Likewise I have looked into whether their http config pages require a browser plugin or not. Samsung cameras seem to require this (even for configuration, not live viewing). This is also a potential security problem, plus a logistical problem, as some of our customers disallow installation of browser plugins within their enterprise.
So I am curious if you have any other security views along these lines.
While Hikvision and Dahua do have the ability to create backups of configs that can be applied to large groups of cameras, they aren't as capable as the Axis software at this time. You cannot look down a list of all settings as you described. But, it is easy to send a defined set of settings (except IP info and credentials) to many cameras. I don't know if there is a theoretical limit, as I have only tried up to about 80 at a time with the Dahua Config Tool and many less with Hik Tools.
All *new* models of Samsung/Hanwha cameras will work in a plug-in free mode, not requiring the installation of a plugin and will work in Edge, Chrome, Safari, IE, Firefox.
You can view live video as well as camera setup.
This applies to the Wisenet Q, Wisenet P, Wisenet Lite, & upcoming Wisenet X series.
The Wisenet Device Manager tool allows 1) Uploading of a configuration backup to many cameras. This will allow you to push a template of ALL camera settings, with the exception of IP address. Thus, if you have configured various cyber security settings, they will follow.
The tool also allows 2) easy configuration individually or in bulk settings such as 802.1x, SSL, SNMP, UPnP, Bonjour, & more. Most settings can be viewed as well as applied.
*Edited to include Wisenet Lite supporting plugin free mode*
For instance, the L5013 (one of two I tested) is currently listed under the Wisenet Lite series (https://www.hanwhasecurity.com/products/security-cameras/network-cameras/WiseNet-Lite.aspx) and Wisenet tells me I have the latest firmware (1.01_*). However, it still seems to require a plugin and I can't get it to work under Chrome, IE, or Edge on my Win10 box - I have Firefox installed just for that camera.

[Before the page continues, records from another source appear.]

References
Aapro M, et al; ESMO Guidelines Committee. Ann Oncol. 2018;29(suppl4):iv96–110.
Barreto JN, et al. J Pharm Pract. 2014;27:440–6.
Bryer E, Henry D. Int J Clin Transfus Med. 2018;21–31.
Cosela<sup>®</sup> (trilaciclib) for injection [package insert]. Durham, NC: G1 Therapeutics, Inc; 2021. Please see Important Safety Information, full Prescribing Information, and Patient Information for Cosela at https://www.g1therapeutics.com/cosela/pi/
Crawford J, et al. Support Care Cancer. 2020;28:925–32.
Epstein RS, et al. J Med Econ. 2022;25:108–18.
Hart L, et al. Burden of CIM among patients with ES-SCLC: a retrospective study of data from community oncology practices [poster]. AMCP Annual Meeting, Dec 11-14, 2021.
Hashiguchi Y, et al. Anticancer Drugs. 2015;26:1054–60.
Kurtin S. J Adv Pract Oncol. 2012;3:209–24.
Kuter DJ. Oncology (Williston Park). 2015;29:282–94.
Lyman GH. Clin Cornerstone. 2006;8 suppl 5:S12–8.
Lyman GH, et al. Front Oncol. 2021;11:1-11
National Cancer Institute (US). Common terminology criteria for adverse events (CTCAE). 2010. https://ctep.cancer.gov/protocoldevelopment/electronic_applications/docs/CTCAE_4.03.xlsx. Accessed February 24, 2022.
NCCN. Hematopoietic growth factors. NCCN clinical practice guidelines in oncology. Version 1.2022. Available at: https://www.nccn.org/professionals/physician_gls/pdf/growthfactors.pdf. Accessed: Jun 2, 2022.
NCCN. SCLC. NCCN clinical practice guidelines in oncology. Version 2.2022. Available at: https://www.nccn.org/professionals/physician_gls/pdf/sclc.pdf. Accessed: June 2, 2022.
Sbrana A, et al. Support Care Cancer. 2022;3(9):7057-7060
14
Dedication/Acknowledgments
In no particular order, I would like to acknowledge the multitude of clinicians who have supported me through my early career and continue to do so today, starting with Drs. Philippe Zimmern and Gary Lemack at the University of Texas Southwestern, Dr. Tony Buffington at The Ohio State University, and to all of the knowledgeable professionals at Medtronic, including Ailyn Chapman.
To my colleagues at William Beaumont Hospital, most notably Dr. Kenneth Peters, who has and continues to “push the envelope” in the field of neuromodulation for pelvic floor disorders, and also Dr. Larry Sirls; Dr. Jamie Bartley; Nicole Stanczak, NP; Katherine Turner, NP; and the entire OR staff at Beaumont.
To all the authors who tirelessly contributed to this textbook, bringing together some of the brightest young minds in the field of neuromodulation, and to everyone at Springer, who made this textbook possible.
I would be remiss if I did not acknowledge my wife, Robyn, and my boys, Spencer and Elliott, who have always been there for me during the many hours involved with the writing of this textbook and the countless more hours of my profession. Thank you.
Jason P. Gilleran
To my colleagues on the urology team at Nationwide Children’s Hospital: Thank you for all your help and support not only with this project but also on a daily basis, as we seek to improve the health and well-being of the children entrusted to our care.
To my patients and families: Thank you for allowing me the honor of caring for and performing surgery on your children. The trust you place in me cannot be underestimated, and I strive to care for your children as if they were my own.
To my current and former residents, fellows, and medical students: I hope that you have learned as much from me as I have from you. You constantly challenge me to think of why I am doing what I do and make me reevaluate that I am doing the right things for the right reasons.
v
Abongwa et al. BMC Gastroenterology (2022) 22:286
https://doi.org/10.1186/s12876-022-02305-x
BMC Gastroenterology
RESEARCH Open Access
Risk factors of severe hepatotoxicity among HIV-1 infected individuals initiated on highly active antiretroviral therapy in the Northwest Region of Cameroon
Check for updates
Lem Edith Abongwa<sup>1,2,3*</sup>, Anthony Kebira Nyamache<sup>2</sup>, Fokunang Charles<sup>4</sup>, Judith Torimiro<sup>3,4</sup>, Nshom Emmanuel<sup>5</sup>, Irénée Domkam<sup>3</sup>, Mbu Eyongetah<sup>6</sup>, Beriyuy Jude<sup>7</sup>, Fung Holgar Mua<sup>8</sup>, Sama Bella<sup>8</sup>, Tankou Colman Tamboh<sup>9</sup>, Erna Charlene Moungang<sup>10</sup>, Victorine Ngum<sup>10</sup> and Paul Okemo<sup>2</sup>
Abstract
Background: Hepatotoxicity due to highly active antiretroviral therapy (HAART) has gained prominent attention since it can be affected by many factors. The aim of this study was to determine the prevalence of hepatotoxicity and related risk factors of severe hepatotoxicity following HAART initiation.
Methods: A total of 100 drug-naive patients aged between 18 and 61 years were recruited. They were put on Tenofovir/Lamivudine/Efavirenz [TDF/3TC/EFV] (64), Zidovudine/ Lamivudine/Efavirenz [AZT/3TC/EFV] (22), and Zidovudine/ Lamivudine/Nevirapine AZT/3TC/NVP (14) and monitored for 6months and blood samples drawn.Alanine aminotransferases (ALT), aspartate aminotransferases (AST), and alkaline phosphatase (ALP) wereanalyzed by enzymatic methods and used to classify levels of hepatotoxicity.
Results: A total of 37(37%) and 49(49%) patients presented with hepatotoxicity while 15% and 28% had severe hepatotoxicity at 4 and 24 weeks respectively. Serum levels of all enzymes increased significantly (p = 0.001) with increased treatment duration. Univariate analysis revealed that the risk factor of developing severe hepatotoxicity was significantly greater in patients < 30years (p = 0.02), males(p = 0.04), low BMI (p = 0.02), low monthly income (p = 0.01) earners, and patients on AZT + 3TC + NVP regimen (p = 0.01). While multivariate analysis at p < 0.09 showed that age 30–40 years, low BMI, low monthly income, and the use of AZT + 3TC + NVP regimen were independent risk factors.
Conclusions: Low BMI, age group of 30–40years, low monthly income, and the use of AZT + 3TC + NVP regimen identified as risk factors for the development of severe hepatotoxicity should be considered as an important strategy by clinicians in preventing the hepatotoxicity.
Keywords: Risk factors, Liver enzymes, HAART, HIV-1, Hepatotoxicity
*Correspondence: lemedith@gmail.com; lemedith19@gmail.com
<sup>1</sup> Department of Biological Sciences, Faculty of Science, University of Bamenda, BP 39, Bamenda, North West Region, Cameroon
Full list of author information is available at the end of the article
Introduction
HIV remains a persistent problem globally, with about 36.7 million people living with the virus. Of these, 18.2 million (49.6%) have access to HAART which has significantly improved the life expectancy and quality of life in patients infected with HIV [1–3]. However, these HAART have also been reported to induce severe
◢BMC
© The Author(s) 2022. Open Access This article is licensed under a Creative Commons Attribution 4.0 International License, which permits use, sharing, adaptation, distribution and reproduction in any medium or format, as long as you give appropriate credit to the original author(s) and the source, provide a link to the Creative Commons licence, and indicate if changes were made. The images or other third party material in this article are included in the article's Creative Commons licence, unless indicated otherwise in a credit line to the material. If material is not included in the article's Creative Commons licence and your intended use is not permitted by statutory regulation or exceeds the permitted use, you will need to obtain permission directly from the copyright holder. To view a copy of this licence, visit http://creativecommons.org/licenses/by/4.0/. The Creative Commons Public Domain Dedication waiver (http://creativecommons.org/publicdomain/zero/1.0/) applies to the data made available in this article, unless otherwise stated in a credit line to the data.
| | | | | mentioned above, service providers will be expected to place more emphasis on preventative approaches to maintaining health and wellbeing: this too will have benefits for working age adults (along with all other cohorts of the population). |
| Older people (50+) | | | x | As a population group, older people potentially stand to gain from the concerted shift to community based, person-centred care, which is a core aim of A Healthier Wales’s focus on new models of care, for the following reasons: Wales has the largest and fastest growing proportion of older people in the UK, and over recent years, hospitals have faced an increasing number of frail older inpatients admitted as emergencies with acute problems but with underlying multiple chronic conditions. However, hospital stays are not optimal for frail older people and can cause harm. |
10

This applies to the Wisenet Q, Wisenet P, Wisenet Lite, & upcoming Wisenet X series.
I tested on SND-L6013R, firmware 1.01. I don't have a L5013 to test. Latest firmware for the L5013 is sndl5013_Series_1.01_150918. I tested Edge and Chrome, which don't support plugins. They display MJPEG video profile and allow access to live & setup.
Re "By new, I meant This applies to the Wisenet Q, Wisenet P, Wisenet Lite..."
However, I then found a current camera model listed in the "Wisenet Lite" line for which this does not appear true, so I asked for clarification.
See attached screenshots of L5013 running 1.01_150918 redirecting Chrome to a plugin download. Same results for IE and Edge. Can't get plugin to work for any of those despite tinkering with security settings per some instructions one of the redirect pages mentioned. Firefox also redirected, but plugin works there.
Also, note in the screenshot there is a bug in your FW upgrade dialog. The "File Open" button appears in the column header of "Mac Address". OS is latest patch of Win10.
Results are same for SND 6083 with latest firmware, but this does not appear in the product lines you listed, so makes more sense here.